CAMDO JOIN COALITION
June 18, 2006 by AppropriationArt
Filed under News
Copyright laws stifle artists’ creativity
Art gallery directors and artists demand consultation on proposed changes
Ottawa — Canada’s artists and arts professionals are lobbying for input into copyright legislation that impacts the creation and dissemination of contemporary art. Artists and arts professionals express frustration with the restrictions on creativity that the current laws impose.
“Our current copyright legislation stifles the creativity of artists. It mires them in legal tangles and crippling lawsuits. Artists and arts professionals must have their say in proposed changes to copyright legislation,” says Marilyn Smith, President of the Canadian Art Museum Directors’ Organization (CAMDO).
CAMDO, a professional association of art gallery and art museum directors, is calling on the government to consult artists and arts professionals on any copyright legislation that the government might propose.
“Appropriated images and objects lie at the very heart of much contemporary art practice. It is the role of art to critique and comment on the world around us. Art opens up new ways of seeing, new knowledge,” Smith says.

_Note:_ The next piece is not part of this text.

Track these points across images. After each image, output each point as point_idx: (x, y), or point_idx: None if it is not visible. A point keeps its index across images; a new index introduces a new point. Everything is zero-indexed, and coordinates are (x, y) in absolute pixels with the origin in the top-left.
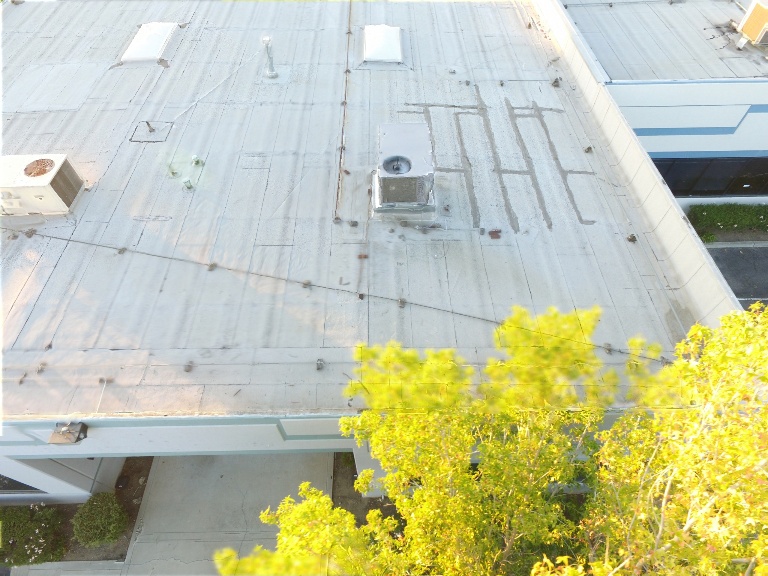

There have already been several attempted motions put forward in the past weeks to change existing laws. If passed, such motions could result in appropriation becoming illegal.
An initiative led by Appropriation Art—a coalition of arts professionals who incorporate appropriated images and objects in their art work—calls on the Canadian government to adopt balanced copyright laws that respect the reality of contemporary practice. The Coalition argues that Canada’s current copyright laws “put at particular risk those artworks using appropriation, such as conceptual art, art video & film, sound art and collage.”
Art museum and art gallery directors across Canada support the initiatives of Appropriation Art to ground Canadian copyright laws on the three main principles of fair access to copyrighted materials, enabling Certainty of Access for artists, and enabling creative access within the Anti-Circumvention Laws (Anti-circumvention laws privilege technical measures such as digital locks on files that would otherwise be open to commentary).
Appropriation Art’s open letter on June 6 to the Ministers of Canadian Heritage and Industry stated, “Artworks using Appropriation have a long and well documented place in the History of Art. These works are collected and exhibited in major cultural institutions across Canada and throughout the world. We cannot open a book on Modern and Contemporary Art without being presented with some form of Appropriation.”